Откуда-то вывернулась Надя и бросилась к Михаилу:

– Перестань сейчас же, перестань! Не позорь нас. Уйди!

Он оттолкнул ее:

– Тебя здесь еще не хватало.

– Не слушайте его, не слушайте! – кричала Надя. – Не верьте ему.

Михаил опять засмеялся и почувствовал, как развеселилось в нем терзавшее его похмелье, как от радости оно взвыло и бросилось в пляс.

– Я с ума сошел – все ясно. А матери нельзя находиться с сумасшедшим. Тогда, может, ты ее заберешь? – весело спросил он у Варвары. – Уж тебе-то корова никак не помешает. А с твоей семьей мать не соскучится. Там ей будет куда как спокойней, с дочерью всегда лучше, дочь не напьется, не обидит. Ну? Соглашайся, соглашайся – что ты молчишь?

– Да у нас жить негде, – растерялась Варвара. – У нас Сонька сызнова прибавку ждет. Я бы взяла.

– Жить, говоришь, негде? И корову, значит, поставить тоже негде?

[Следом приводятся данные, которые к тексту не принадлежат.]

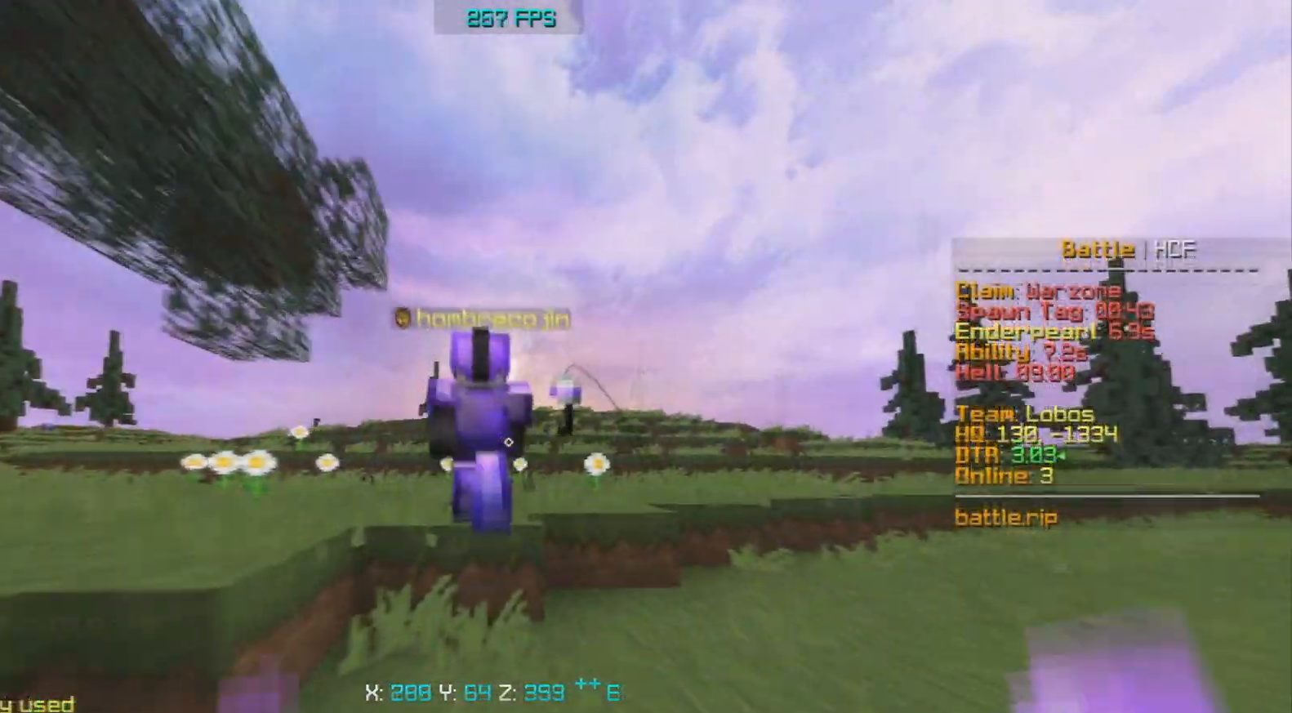
{"keys": ["w"], "mouse": [], "events": [[183, "space", "down"], [317, "mouse_right", "down"], [400, "space", "up"], [500, "mouse_right", "up"]]}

– Нет, корову есть где. В стайке.

– Корову есть где, а мать негде. Мать в стайку не поместишь – вон она, – он показал на Люсю, – лет через пять или десять приедет и скажет, что это выходит за всякие рамки. А я ей подвою. Да я и не позволю, чтобы мать в стайке жила. Мне тоже надо, чтобы она находилась по-человечески. – Он повернулся к Илье. – А ты, Илья, как ты на это смотришь? Может, тебе забрать нашу мать? Увезешь ее к своей бабе, та будет за ней ухаживать. А то ты все на работе да на работе, ей там не с кем ласковым словом перекинуться. А мать у нас, сам видишь, бессловесная, она для нее сгодится. После меня она там отдохнет у вас.

– Ты перепил, Михаил, – нервничая, сказал Илья. – Ты сам не понимаешь, что делаешь, – ага.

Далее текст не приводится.